After breakfast, we head out, walking nowhere in particular—in fact, walking away from my block. “So who are your friends around here?” I ask him.
“You,” Thomas says. “And I think Baby Freddy and Skinny-Dave like me just fine.”
“I meant on your block.”
“I know you did. It’s embarrassing. My only friend here is Mr. Isaacs on the first floor. He’s big on cats and obsessed with factories.” He shrugs. “I had to outgrow my friends after they played me.”
I’m a little nervous asking, but I have to. “What’d they do?”
“After what my father did on my birthday, I stopped wanting to celebrate it, but last year my friend Victor kept calling.

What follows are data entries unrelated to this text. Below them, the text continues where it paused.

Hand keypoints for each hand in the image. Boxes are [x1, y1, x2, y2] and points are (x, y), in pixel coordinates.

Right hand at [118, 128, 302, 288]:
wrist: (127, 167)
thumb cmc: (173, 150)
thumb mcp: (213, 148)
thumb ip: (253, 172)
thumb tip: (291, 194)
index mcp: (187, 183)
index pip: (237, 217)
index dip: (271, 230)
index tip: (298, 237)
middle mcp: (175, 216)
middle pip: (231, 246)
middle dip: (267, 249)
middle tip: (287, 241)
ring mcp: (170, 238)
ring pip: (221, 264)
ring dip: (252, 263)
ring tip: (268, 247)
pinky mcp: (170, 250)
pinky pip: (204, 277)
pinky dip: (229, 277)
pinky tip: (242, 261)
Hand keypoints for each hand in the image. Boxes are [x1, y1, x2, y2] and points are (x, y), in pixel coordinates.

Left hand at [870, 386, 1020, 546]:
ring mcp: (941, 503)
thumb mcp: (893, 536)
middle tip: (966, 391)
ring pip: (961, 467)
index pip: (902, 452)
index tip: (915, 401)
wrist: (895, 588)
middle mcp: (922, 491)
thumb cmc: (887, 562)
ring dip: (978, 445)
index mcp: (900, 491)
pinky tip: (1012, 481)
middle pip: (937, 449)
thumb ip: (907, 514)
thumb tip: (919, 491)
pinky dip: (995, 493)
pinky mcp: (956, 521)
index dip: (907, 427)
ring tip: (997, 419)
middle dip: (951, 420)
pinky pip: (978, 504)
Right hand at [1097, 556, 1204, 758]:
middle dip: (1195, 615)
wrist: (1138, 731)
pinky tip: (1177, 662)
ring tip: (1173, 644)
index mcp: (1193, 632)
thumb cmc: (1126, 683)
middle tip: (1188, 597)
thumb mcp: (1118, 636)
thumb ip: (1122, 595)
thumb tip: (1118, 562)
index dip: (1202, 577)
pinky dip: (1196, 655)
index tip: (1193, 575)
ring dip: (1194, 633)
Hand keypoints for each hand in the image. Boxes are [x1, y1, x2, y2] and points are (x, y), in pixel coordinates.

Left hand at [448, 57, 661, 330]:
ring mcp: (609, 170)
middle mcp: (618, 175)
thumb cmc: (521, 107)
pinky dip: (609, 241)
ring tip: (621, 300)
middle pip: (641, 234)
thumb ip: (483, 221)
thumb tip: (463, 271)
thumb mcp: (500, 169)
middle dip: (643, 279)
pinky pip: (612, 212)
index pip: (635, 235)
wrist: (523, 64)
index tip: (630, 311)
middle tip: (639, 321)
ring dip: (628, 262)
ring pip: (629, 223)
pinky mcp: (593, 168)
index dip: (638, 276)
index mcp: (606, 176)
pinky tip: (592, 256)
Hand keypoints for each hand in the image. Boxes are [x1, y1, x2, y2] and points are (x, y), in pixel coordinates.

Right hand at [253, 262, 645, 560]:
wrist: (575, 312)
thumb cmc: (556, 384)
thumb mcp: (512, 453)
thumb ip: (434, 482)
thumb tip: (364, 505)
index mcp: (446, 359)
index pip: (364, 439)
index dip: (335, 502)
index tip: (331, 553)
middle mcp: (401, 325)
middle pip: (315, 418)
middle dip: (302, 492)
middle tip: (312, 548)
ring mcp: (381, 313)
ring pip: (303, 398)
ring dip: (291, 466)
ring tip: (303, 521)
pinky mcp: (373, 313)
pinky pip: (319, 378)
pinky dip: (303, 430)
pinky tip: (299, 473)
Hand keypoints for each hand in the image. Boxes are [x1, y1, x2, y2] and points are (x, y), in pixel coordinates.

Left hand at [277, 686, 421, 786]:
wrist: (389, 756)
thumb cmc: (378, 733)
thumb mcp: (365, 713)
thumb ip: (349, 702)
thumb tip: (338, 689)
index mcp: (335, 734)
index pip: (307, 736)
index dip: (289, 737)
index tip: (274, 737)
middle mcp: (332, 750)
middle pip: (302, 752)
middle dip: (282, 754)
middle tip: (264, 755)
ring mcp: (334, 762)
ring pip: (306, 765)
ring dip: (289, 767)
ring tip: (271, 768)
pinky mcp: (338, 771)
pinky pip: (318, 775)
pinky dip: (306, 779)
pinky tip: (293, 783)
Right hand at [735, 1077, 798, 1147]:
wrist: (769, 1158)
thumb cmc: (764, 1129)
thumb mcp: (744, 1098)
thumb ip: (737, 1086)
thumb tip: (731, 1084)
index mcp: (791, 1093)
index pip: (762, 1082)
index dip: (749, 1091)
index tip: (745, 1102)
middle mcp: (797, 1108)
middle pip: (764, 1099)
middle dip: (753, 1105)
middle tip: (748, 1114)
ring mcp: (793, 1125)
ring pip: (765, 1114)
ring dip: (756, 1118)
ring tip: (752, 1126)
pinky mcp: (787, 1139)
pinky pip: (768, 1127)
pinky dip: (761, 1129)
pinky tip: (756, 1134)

He was going to throw a party, a night of board games and drinking. I was about to go to Victor’s house, but then he called and canceled last minute to go to some concert with our friends. I thought it was part of some bigger surprise. My phone never rang after that. I was too depressed to drink alone so I just sort of sat in my room and did nothing. They didn’t even bring me back a T-shirt.”
Without knowing Victor, I know he’s an asshole. “You don’t need dickheads like that in your life anyway. They slow you down.”
Thomas stops walking, turns me toward him, and says, “This is what I like about you, Stretch. You care about what happens to you. Everyone else seems resigned to grow up and become nobodies who are stuck here. They don’t dream. They don’t think about the future.”
I have to look away because all this talk of the future shakes me. I massage my scar. “You’re wrong,” I say. Maybe I should turn around and go home so I don’t waste his time. “I thought death was a happy-ending exit strategy. I appreciate everything you’re saying, but—”
“But nothing.” Thomas grabs my wrist. “We all make mistakes. Every wrong job I take is a mistake, but it’s also a step in the right direction. If nothing else, it’s a step away from the wrong one. You would never do that to yourself again, right?” He’s looking at me, forcing me to meet his eyes.
“Never.”
Thomas lets go and keeps walking. “And that alone makes you different.”
We continue down the block in silence until a young woman with a picket sign walks past us in the other direction.
leteo is here today but needs to be gone tomorrow
I chase after her, and Thomas follows. “Excuse me, excuse me. Sorry. What’s with the sign?”